• **TASK INSTRUCTIONS**
1. Translate this sentence from the passage on wartime collaboration into Spanish: "Contrary to the general image presented by Poland and endorsed by the great powers after the war, German soldiers didn't kill one thousand six hundred Jews in that village."
2. Retype the part of the records that opens with the line containing "Oregon Youth Lacrosse" and closes with the line containing "Reliability", both lines included. Leave the pictures out.
[SOURCE EXTRACT — start]
The history it told was less known than that of the German atrocities since it dealt with anti-Jewish reactions of people in the countries occupied by the Germans during WW2.
The evidence was overwhelming in amount and detail, and the uniform story was that in all the occupied countries overt collaborators and anti-Jewish prejudice walked hand in hand in Hungary, Greece, Latvia and Poland (to name a few). In short: the natives of the occupied countries simply thought "Good riddance" when Jews were arrested and deported, and they certainly didn't want the Jews back since in most cases they had taken over the Jewish property.
Although the serial was much talked about (in Denmark and elsewhere) the indignation petered out, perhaps because it put most of the world on trial (and not just one mad dictator - the easiest way of explaining away the shame).
But now we've once again been confronted with alarming evidence that Holocaust was not an isolated event due to the arbitrary whims of a mad dictator. In his book "Sasiedzi" Polish born Jan Thomas Gross tells the world about the massacre of the village Jedwabne in eastern Poland. Contrary to the general image presented by Poland and endorsed by the great powers after the war, German soldiers didn't kill one thousand six hundred Jews in that village. Poles did. Not because they had to, but because they wanted to.
[SOURCE EXTRACT — finish]
[DATA TO EXAMINE — start]
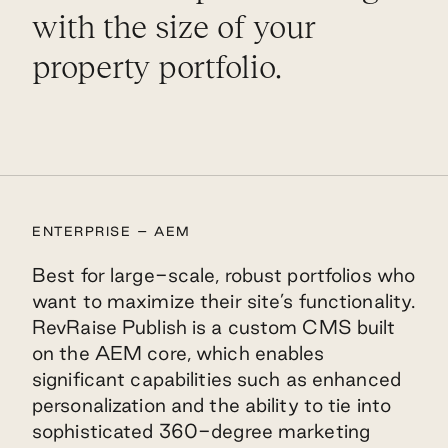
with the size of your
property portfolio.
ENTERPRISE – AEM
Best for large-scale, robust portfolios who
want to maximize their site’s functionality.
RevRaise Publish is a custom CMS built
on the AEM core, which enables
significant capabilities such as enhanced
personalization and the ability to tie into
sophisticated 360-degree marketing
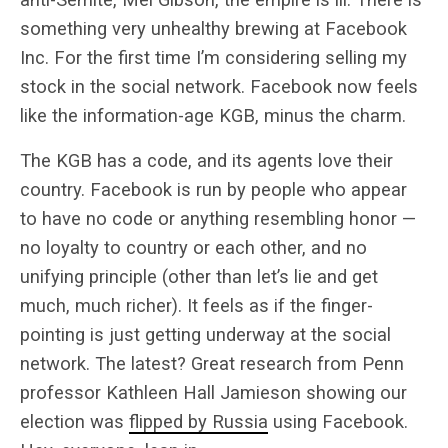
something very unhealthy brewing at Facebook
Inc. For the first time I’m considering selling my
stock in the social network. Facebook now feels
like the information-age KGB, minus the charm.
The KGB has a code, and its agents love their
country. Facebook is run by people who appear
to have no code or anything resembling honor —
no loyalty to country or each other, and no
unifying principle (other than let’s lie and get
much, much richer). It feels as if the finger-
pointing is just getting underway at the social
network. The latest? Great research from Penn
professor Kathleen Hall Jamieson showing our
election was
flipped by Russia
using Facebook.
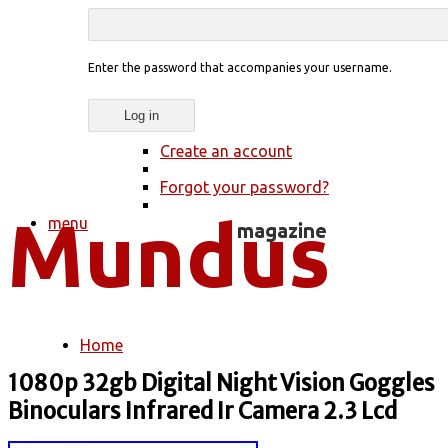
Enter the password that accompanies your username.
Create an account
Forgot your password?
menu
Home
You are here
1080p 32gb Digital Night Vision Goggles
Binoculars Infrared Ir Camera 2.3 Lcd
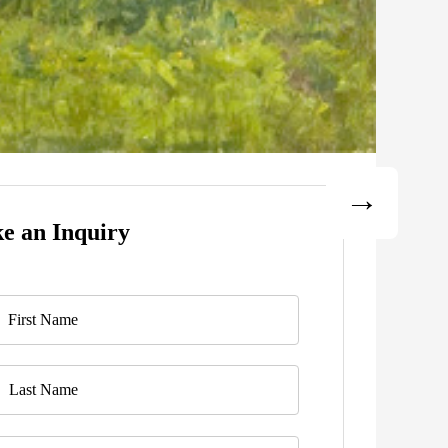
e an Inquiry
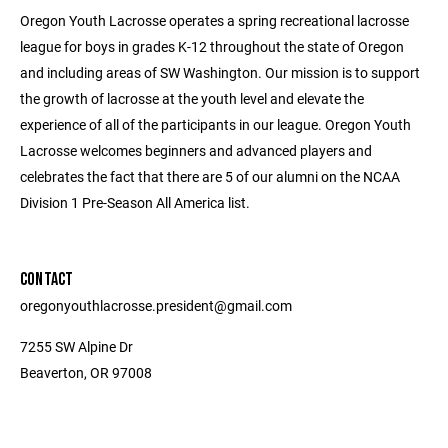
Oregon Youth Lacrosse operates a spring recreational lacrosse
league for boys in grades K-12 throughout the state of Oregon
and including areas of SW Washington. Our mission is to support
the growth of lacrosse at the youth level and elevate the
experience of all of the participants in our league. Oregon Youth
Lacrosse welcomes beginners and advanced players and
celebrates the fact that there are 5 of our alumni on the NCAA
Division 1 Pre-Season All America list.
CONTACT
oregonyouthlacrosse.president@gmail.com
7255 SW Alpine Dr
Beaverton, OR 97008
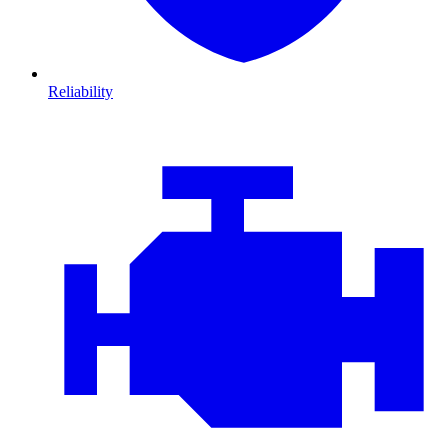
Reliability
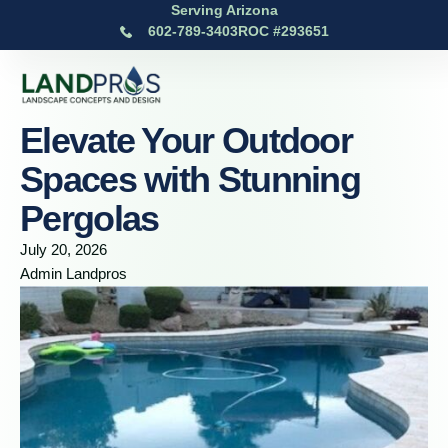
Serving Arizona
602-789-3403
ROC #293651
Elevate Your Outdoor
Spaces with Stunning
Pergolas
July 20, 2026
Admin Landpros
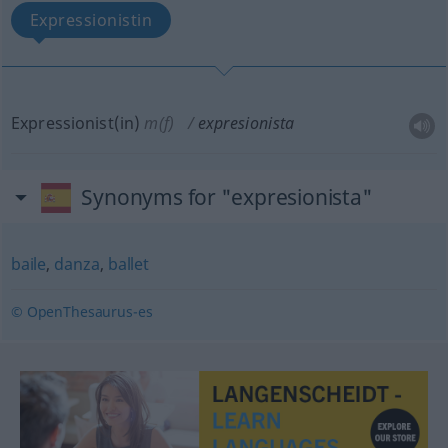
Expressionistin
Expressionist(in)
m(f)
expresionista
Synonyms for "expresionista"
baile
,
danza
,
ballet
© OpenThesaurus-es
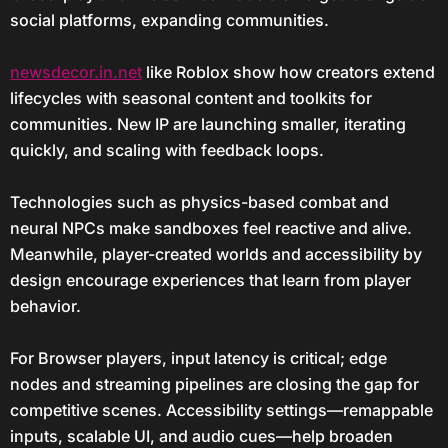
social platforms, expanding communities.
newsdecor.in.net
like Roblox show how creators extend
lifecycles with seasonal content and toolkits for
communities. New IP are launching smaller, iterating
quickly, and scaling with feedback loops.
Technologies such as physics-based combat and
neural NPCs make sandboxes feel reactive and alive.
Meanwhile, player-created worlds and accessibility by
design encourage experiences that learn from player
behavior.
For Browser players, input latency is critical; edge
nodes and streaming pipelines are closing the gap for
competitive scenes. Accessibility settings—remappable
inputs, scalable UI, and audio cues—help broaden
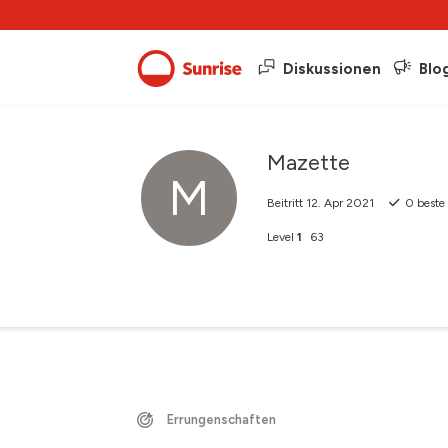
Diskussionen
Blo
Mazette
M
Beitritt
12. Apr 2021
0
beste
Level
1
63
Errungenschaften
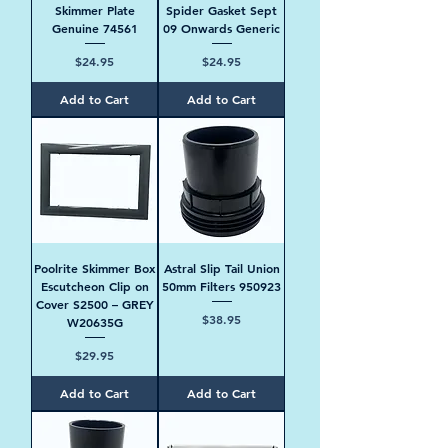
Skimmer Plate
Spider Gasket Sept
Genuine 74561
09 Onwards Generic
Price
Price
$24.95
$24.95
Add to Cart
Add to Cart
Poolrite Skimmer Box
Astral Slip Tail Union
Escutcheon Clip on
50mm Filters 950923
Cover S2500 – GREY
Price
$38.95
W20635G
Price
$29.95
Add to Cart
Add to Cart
[DATA TO EXAMINE — finish]
• **RESULTS**
1. Contrariamente a la imagen general presentada por Polonia y respaldada por las grandes potencias después de la guerra, los soldados alemanes no mataron a mil seiscientos judíos en esa aldea.

2.
Oregon Youth Lacrosse operates a spring recreational lacrosse
league for boys in grades K-12 throughout the state of Oregon
and including areas of SW Washington. Our mission is to support
the growth of lacrosse at the youth level and elevate the
experience of all of the participants in our league. Oregon Youth
Lacrosse welcomes beginners and advanced players and
celebrates the fact that there are 5 of our alumni on the NCAA
Division 1 Pre-Season All America list.
CONTACT
oregonyouthlacrosse.president@gmail.com
7255 SW Alpine Dr
Beaverton, OR 97008
Reliability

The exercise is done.